Verse 8 continues, “That is, Those who are the children of the flesh are not the children of God, but the children of the promise are reckoned as the seed.” According to God’s economy, it is not the children of the flesh who are the children of God, but the children of the promise who are reckoned as the seed. Not all the seed of Abraham are the children of God. The natural birth is inadequate to make them children of God; they need to be born again (John 3:7). The phrase “children of the promise” denotes the second birth, for it is only by the second birth that they can be the children of the promise and thus be reckoned as the seed.
“For this is the word of promise, About this time next year I will come, and Sarah shall have a son. And not only so, but Rebecca also having conceived of one, Isaac our father, the children not yet being born, nor having done anything good or bad, (that the purpose of God according to selection might remain, not of works, but of Him Who calls,) it was said to her, The greater shall serve the less; as it is written, Jacob I loved, but Esau I hated” (vv. 9-13). These verses unveil to us the fact that God’s selection is not according to man’s work, but absolutely according to His choice. We are told that of the one man Isaac Rebecca conceived and brought forth two sons, Esau and Jacob. Before the children were born and before they had done either good or bad, God told Rebecca that the greater, who was Esau, would serve the lesser, who was Jacob.

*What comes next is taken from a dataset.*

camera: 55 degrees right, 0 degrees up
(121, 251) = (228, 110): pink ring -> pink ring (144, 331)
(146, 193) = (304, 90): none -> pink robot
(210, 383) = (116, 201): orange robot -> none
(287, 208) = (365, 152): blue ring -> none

This proves that God’s selection depends upon His likes and dislikes. Thus, God said, “Jacob I loved, but Esau I hated” (Mal. 1:2-3). This word is very strong. We think that God only loves and that He never hates, but here it says that God hated. “Jacob I loved, but Esau I hated.” Only those who are loved and selected by God are reckoned as the seed. God’s selection depends upon Himself who calls according to His likes; it does not depend upon man’s works. Though God said, “in Isaac shall your seed be called” (Gen. 21:12), yet only one of Isaac’s two sons was selected by God. This reveals the fact that God’s selection is also not according to man’s birth. God does not select people according to anything other than Himself.